* [Source records]
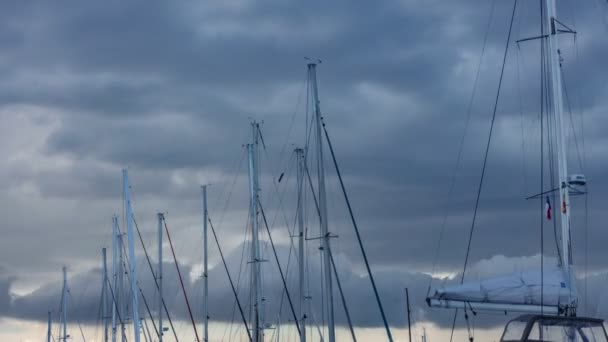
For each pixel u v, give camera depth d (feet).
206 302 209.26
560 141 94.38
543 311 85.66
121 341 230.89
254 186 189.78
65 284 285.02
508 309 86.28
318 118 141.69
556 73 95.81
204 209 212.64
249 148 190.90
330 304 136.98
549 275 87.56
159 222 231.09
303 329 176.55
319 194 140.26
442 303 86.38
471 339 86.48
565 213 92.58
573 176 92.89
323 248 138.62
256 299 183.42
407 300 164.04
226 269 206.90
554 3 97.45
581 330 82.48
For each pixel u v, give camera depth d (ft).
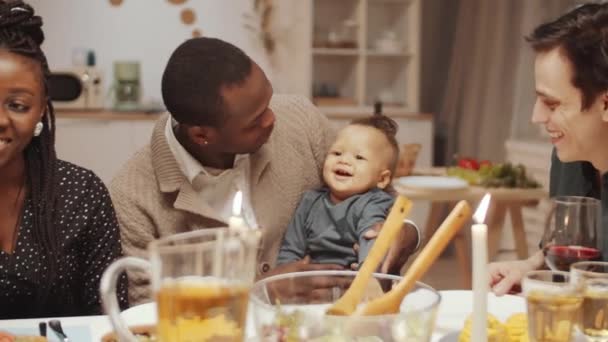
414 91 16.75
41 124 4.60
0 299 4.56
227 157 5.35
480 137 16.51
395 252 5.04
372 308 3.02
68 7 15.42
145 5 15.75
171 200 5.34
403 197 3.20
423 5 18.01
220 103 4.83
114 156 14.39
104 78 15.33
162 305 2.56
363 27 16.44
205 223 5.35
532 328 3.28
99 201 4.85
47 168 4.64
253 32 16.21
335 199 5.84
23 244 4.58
--
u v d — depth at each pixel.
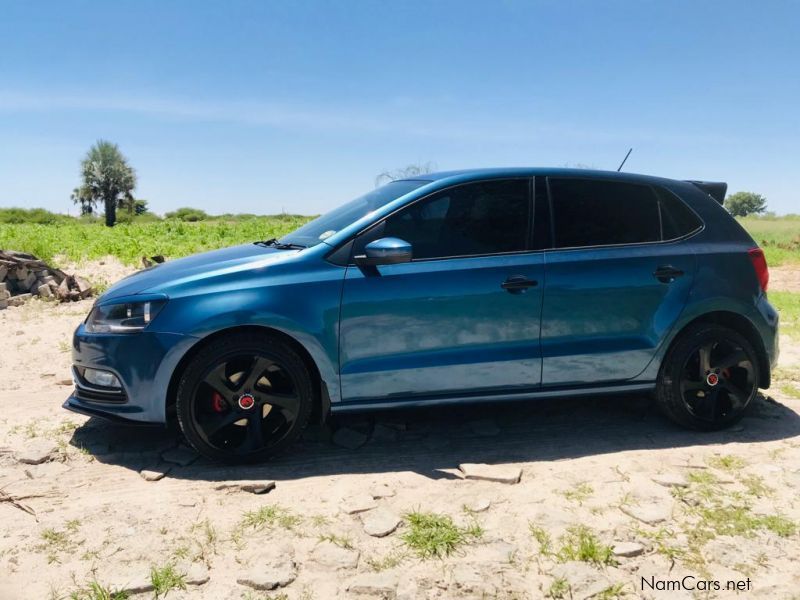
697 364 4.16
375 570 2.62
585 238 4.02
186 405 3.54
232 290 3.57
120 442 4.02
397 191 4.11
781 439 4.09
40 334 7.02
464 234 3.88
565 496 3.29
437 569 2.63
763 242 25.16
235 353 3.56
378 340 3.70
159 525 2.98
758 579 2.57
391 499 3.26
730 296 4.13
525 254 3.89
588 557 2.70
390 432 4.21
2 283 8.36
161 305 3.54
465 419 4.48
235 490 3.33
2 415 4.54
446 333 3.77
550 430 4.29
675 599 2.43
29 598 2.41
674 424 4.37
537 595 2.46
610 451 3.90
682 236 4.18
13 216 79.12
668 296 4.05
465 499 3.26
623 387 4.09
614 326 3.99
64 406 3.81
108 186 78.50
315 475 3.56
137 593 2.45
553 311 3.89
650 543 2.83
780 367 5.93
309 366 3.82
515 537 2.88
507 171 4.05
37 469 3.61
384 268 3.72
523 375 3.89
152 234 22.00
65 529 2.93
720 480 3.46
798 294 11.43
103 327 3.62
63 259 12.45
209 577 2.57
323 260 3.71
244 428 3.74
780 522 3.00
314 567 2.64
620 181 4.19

* [What to work on]
Set down again, exactly, every line above from the one with "For each pixel u v, give camera depth d (feet)." down to the one with "23 244 4.58", both ends included. No pictures, and nothing else.

* [Answer to the exercise]
For each pixel u v, give camera depth d (feet).
206 302 209.26
560 141 94.38
543 311 85.66
121 341 230.89
254 186 189.78
65 284 285.02
508 309 86.28
318 118 141.69
556 73 95.81
204 209 212.64
249 148 190.90
330 304 136.98
549 275 87.56
159 222 231.09
303 329 176.55
319 194 140.26
442 303 86.38
471 339 86.48
565 213 92.58
573 176 92.89
323 248 138.62
256 299 183.42
407 300 164.04
226 269 206.90
554 3 97.45
581 330 82.48
For each pixel u v, give camera depth d (ft).
414 91 16.75
41 124 4.60
0 299 4.56
227 157 5.35
480 137 16.51
395 252 5.04
372 308 3.02
68 7 15.42
145 5 15.75
171 200 5.34
403 197 3.20
423 5 18.01
220 103 4.83
114 156 14.39
104 78 15.33
162 305 2.56
363 27 16.44
205 223 5.35
532 328 3.28
99 201 4.85
47 168 4.64
253 32 16.21
335 199 5.84
23 244 4.58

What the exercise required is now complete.